The pleasure principle is, as its name would suggest, the drive to seek pleasure and to avoid pain. Freud seeks to discover and explain drives that move beyond this principle, and which escape its supposedly universal power. The foundation of the text is in the titanic opposition between “eros” (representing that which falls under the pleasure principle: life, creativity, reproduction, sexual connection and self-preservation) and “thanatos” (representing that which is beyond the pleasure principle: death, self- destruction, aggression and repetition).

The Repetition Compulsion

The most famous example of the repetition compulsion Freud provides is the “fort/da” game he observes his grandson playing, in which the boy would throw away a reel, then pull it back in by the attached string, shouting “fort” (gone away) and “da” (there it is!). Freud interprets this game as a way for the child to exert control over the going away of his mother when she leaves the room. For Freud, the game signifies the return of repressed emotions connected to the mother, re-enacted as a game.

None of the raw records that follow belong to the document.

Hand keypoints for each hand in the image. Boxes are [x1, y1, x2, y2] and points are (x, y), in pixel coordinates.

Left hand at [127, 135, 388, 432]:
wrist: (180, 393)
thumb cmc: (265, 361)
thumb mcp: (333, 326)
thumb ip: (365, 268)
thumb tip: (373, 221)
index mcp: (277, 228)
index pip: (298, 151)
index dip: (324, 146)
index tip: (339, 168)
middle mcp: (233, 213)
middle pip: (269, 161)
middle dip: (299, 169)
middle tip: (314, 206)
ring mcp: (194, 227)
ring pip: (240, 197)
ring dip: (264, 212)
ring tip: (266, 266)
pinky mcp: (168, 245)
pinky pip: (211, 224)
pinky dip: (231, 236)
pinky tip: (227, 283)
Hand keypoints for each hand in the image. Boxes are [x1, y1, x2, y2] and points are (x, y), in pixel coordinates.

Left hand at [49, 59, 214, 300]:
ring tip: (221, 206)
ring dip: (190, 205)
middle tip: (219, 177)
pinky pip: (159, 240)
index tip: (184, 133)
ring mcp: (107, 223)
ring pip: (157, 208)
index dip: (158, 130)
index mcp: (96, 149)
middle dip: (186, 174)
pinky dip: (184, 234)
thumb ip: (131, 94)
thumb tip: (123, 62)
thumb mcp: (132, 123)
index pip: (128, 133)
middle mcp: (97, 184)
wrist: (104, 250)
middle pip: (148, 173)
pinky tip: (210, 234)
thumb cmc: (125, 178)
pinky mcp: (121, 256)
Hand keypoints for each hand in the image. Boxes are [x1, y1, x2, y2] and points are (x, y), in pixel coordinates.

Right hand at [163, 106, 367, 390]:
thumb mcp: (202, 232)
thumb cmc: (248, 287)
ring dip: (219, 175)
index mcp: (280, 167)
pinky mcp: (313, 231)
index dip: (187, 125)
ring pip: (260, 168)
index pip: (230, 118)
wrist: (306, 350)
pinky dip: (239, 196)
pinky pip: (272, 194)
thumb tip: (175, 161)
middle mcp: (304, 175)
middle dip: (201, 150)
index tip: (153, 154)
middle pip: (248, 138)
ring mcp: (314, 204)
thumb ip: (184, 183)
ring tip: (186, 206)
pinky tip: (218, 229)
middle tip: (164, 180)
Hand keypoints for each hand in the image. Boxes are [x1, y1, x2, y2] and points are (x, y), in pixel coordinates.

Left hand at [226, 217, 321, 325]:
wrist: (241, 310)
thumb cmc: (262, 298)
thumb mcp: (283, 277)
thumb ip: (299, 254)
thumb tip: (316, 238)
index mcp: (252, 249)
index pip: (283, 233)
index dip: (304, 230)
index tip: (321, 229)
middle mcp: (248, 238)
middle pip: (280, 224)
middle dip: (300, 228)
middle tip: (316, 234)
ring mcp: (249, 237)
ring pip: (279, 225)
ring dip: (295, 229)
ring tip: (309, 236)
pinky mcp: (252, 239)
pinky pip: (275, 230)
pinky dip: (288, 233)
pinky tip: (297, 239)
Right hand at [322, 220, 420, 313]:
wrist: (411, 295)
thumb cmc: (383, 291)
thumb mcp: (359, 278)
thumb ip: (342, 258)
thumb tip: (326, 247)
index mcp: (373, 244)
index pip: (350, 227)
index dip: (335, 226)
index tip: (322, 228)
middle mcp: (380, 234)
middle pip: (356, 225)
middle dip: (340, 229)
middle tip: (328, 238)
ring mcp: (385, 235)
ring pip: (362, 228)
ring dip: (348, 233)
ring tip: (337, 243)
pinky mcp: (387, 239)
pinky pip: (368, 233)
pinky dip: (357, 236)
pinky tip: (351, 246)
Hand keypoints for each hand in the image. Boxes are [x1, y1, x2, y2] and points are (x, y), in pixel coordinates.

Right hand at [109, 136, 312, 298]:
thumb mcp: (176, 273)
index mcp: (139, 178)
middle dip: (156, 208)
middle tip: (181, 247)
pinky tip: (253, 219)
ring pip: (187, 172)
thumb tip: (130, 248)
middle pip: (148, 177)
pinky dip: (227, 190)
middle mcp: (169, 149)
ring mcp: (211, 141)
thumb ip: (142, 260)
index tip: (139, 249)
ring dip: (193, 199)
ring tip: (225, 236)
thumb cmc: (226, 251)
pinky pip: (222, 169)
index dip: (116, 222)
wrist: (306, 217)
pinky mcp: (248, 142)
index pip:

In a later critique of Freud’s work, Jacques Derrida uses this example as an analogy for Freud’s entire text, explaining how Freud throws out a hypothesis than pulls back in evidence and examples for his pre-formed ideas. Following the structure of Freud’s text, particularly in the later stages, this is a convincing argument. In spite of its flaws as a scientific work, however, Beyond the Pleasure Principle remains a significant text within the humanities, and one that writers are still responding to.

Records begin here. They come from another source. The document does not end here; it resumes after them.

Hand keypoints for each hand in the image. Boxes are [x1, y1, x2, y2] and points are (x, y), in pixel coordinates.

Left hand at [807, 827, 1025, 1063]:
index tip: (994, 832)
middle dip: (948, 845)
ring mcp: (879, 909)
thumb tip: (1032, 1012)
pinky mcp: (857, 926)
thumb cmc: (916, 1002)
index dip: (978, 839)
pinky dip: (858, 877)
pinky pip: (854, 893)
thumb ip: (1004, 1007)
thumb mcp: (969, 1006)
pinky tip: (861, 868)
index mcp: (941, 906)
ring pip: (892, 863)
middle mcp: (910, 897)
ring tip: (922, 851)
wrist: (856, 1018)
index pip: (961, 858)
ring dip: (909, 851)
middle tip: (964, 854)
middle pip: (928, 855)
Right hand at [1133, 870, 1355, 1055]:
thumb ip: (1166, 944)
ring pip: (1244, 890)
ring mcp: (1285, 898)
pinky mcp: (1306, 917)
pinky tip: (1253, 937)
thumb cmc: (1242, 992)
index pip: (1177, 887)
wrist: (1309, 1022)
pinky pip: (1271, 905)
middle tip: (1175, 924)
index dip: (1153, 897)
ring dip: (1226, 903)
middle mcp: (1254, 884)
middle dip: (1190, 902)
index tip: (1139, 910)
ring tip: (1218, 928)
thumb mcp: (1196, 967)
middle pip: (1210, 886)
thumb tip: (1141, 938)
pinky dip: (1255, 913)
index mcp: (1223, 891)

As well as this game of “fort/da,” Freud collects evidence from the recurring dreams of soldiers traumatised by war, patterns of self-injuring behaviour, and the tendency of patients undergoing psychoanalysis to repeatedly act out unpleasant childhood experiences in order to posit the principle of the “repetition compulsion” as one powerful enough to override the pleasure principle.

By Freud’s definition, the repetition compulsion grows out of repressed memories: the patient cannot remember the whole of what has been repressed and so is forced to repeat it as a contemporary experience instead of remembering it as something which belongs in the past.

The Death Instinct

After establishing the repetition compulsion as independent from the pleasure principle, Freud sets out to find a biological basis for its existence. He comes up with the idea of the “death instinct.” Freud argues that the compulsion to repeat is linked to an urge to return to an earlier state. He declares that “the aim of life is death” and proceeds to interpret an organism’s drive to avoid danger as a way of avoiding a short-circuit to death rather than a way to avoid death altogether.

Finally, turning back from the biological to the clinical via a detour through Schopenhauer’s philosophy, Freud manages to find a manifestation of the death instinct in the clinical condition of masochism.

Throughout this work, Freud admits to much use of ‘speculation’ and is often critical of his own methods. This awareness perhaps highlights the holes in his argument in a way that makes it easy to criticise. But in spite of this, Beyond the Pleasure Principle remains an important text. It paved the way for discussions about the mind’s attacks on itself, negative narcissism, and addiction to near-death experiences.